I have been with my parents for many years since I went to school and worked outside, but I still can't get rid of a little estranged atmosphere. My mother stopped scolding me and seemed to respect me, but I seemed to feel a little embarrassed.
Later, I experienced a long and ultimately failed relationship. At first, my mother objected, using her eyes and experience to analyze the other person's various unreliable, preventing me from interacting with the other person. But I refused to accept it. I don't think she understands me, doesn't understand feelings and doesn't think about me. The young heart thinks that love is everything, and it is vigorous with the attitude of a moth. When I saw the truth of love and finally lost my way, I realized that what I learned at a heavy price was what my mother said, but I didn't care. When I wanted to turn around, my mother did not blame me, but kindly greeted and comforted me, giving me the warmest warmth and love. At that moment, I finally understood that no matter how far I went, no matter what I did wrong, when I looked back, my mother would always open her broad arms and accept everything you had. Mom will always be your maiden, your harbor when you are most helpless, and your final destination.

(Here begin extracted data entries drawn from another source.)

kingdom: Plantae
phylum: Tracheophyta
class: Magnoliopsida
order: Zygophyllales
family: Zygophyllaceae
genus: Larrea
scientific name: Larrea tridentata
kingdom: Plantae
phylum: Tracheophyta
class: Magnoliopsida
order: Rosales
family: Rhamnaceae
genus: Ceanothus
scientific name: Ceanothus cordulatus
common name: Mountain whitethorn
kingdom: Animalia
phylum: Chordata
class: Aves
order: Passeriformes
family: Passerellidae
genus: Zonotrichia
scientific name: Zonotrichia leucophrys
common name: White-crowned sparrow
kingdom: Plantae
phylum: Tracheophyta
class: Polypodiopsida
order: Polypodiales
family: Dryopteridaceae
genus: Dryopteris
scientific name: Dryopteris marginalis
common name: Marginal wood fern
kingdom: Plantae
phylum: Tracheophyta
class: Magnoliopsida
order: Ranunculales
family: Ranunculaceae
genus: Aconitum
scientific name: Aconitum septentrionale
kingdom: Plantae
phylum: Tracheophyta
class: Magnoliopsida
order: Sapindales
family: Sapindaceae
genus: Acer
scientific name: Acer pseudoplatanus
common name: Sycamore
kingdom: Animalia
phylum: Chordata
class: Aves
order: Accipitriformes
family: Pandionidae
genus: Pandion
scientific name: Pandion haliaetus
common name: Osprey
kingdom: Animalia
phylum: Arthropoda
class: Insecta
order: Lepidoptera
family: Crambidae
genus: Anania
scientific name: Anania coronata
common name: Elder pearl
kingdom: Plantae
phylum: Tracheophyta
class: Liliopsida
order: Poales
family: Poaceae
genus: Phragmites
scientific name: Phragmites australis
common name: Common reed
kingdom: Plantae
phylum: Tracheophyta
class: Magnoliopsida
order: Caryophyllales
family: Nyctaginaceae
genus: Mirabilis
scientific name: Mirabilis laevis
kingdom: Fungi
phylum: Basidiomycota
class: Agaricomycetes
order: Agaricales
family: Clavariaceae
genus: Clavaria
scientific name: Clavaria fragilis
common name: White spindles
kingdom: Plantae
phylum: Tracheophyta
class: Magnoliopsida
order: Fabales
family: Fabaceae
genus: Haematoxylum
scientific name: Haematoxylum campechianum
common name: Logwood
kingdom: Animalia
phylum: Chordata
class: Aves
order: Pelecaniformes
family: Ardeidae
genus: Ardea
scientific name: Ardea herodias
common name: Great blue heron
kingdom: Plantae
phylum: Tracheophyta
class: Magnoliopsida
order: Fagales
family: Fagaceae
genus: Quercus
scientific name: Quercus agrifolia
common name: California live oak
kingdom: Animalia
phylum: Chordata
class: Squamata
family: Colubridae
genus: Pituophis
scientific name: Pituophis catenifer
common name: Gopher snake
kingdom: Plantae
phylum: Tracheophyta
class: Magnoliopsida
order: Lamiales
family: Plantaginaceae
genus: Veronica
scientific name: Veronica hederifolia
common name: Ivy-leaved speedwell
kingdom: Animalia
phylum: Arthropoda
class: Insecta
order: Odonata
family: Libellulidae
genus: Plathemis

When I finally understand my immaturity in your eyes, you have quietly paved the way for me on my road, so that I can be unimpeded and less weathered; When I found that you were old and your hair was gray, you still spared no effort to do everything for your children; When I open my heart to you and tell you that I love you, you are full of joy and think that I have finally grown up; When I write to you lyrically: "Mom and Dad, I love you, and you are the greatest in my heart. I am glad that we are a family in this life. If there is an afterlife, I will be your child. " If you are so disgusting, I don't know whether you will cry for joy or sigh at the sky: "God, there is no afterlife!" " " ?
When I got married and had children of my own, my mother devoted her love to her granddaughter. I realized that raising children is the hardest work, and I, a mischievous and sickly person since I was a child, how much should my mother suffer? She never mentioned it to me.
I found that my mother stopped talking about me, even though sometimes I argued for myself, but my mother didn't respond. It seems that when I grow up, my mother will soon become a child. She also taught me to be kind to my in-laws, to be close to my family, not to be proud, to respect my father, to have a harmonious family, and so on. Alas, mom, I remember your kindness to others and your partiality to me at school. Always let me think of others and let myself suffer. This is the truth that you have been teaching me to do things. Although I don't quite agree with this motto, I still pay tribute to you, mother, your broadness and your mind.